Quoted passage:
Cigar Asylum Cigar Forum Mobile
Page 39 of 270
« First < 29373839 40414989139 > Last »
Good Eats>What's in your smoker?
wayner123 08:19 AM 06-22-2010
If the rain holds off, I plan to do a chuckie and butt (beef and pork) this Saturday. This will be my first chuckie.

I wanted to use Todd's DIRT, but forgot to order and I am BBQ'ing this Sat.

Anyone familiar with Todd's DIRT and have a comparable rub recipe?
[Reply]
kydsid 08:46 AM 06-22-2010
Not familiar but sounds interesting. How do you order it?
[Reply]
wayner123 08:52 AM 06-22-2010
Originally Posted by kydsid:
Not familiar but sounds interesting. How do you order it?
Through the interwebs:

http://www.toddsdirt.com/

I hear and read, this is the must have rub for beef.
[Reply]
T.G 10:00 AM 06-22-2010
Had a hunk of less than thrilling brie cheese in the refrigerator, so I decided to toss it in the cold smoker with some hickory last night, see if it helps it out. Left it in there for about an hour and fifteen minutes or so, maybe a bit longer, hopefully that will make it more interesting.
[Reply]
kydsid 10:34 AM 06-22-2010
Originally Posted by wayner123:
Through the interwebs:

http://www.toddsdirt.com/

I hear and read, this is the must have rub for beef.
The best deal is the pounder at a $1 per oz. But shipping is $7.30 for a single bottle. But $10 for 3 bottles. Chance to save some coin maybe? Anyone interested in a group buy?


Rough math with estimated shipping says with 10 people a pound bottle would be approx. $19 to you instead of $23. hmm
[Reply]
wayner123 11:24 AM 06-22-2010
Originally Posted by kydsid:
The best deal is the pounder at a $1 per oz. But shipping is $7.30 for a single bottle. But $10 for 3 bottles. Chance to save some coin maybe? Anyone interested in a group buy?

Information supplied:
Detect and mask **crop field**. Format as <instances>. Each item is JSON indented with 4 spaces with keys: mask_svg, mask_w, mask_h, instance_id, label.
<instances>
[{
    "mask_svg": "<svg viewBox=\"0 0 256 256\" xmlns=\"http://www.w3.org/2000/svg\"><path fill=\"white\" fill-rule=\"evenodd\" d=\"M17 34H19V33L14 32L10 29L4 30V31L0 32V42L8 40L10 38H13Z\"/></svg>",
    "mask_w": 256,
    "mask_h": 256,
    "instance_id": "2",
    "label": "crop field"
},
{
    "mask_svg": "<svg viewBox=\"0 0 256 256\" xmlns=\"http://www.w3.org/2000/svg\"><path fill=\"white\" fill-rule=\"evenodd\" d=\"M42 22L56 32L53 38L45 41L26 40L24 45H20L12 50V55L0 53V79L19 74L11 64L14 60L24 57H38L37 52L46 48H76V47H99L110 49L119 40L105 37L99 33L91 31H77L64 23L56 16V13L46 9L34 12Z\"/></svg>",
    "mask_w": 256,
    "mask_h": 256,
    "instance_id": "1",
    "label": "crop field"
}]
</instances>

What to do:
A - In the smoker forum thread, what does shipping cost for three bottles of Todd's DIRT?
B - Print the passage of the smoker forum thread starting with "wayner123 08:19 AM" and going on through "BBQ'ing this Sat.".
C - Write the next part of the smoker forum thread, picking up right after its last line.

Answers to the exercises:
A - $10.

B -
wayner123 08:19 AM 06-22-2010
If the rain holds off, I plan to do a chuckie and butt (beef and pork) this Saturday. This will be my first chuckie.

I wanted to use Todd's DIRT, but forgot to order and I am BBQ'ing this Sat.

C -
Rough math with estimated shipping says with 10 people a pound bottle would be approx. $19 to you instead of $23. hmm
If you are a member of BBQ brethern, I believe there are some pretty good discounts he will give. Just a FYI.
[Reply]
LooseCard 06:33 PM 06-22-2010
Originally Posted by wayner123:
If you are a member of BBQ brethern, I believe there are some pretty good discounts he will give. Just a FYI.
Yeah, 15% discount.
I'm down wit' the Brethren.....
[Reply]
OLS 11:04 AM 06-24-2010
Went to PW for the reduced rack, and I see a disturbing trend. Used to be reduced was
greater than half off. Now they lop off a dollar and call that reduced. And frankly I don't
blame em. I think a lot of undesirables in the area poke their thumb through the plastic wrap
and then come back two days later to buy it reduced cause of the dark, dry spot. In fact
I know a few people were doing it. Maybe this new pricing structure will keep em from
doing it. Not sure, though. I think they are just driving up the food cost in the end and
then not even buying their handiwork.

But I digress, lol. Found at least one pack of ground meat that was not highway reduced
robbery. And it seemed by the prices that chuck roasts were onsale, so I got about 5 of those.
People with keen memories will remember I let my last batch of four roasts spend the night
in the truck. Won't ruin THESE, though. (I hope) :-)
I got some tortilla chips and some avocados at El Supermercado last week, so I am gonna
chuck me up some Mexi beef as seen on this thread. Gotta go to the bank and float a loan
so I can buy some cheese, now.
[Reply]
Mr B 11:09 AM 06-24-2010
Originally Posted by OLS:
Went to PW for the reduced rack, and I see a disturbing trend. Used to be reduced was
greater than half off. Now they lop off a dollar and call that reduced. And frankly I don't
blame em. I think a lot of undesirables in the area poke their thumb through the plastic wrap
and then come back two days later to buy it reduced cause of the dark, dry spot. In fact
I know a few people were doing it. Maybe this new pricing structure will keep em from
doing it. Not sure, though. I think they are just driving up the food cost in the end and
then not even buying their handiwork.

But I digress, lol. Found at least one pack of ground meat that was not highway reduced
robbery. And it seemed by the prices that chuch roasts were onsale, so I got about 5 of those.
People with keen memories will remember I left my last batch of four roasts spend the night
in the truck. Won't ruin THESE, though. (I hope) :-)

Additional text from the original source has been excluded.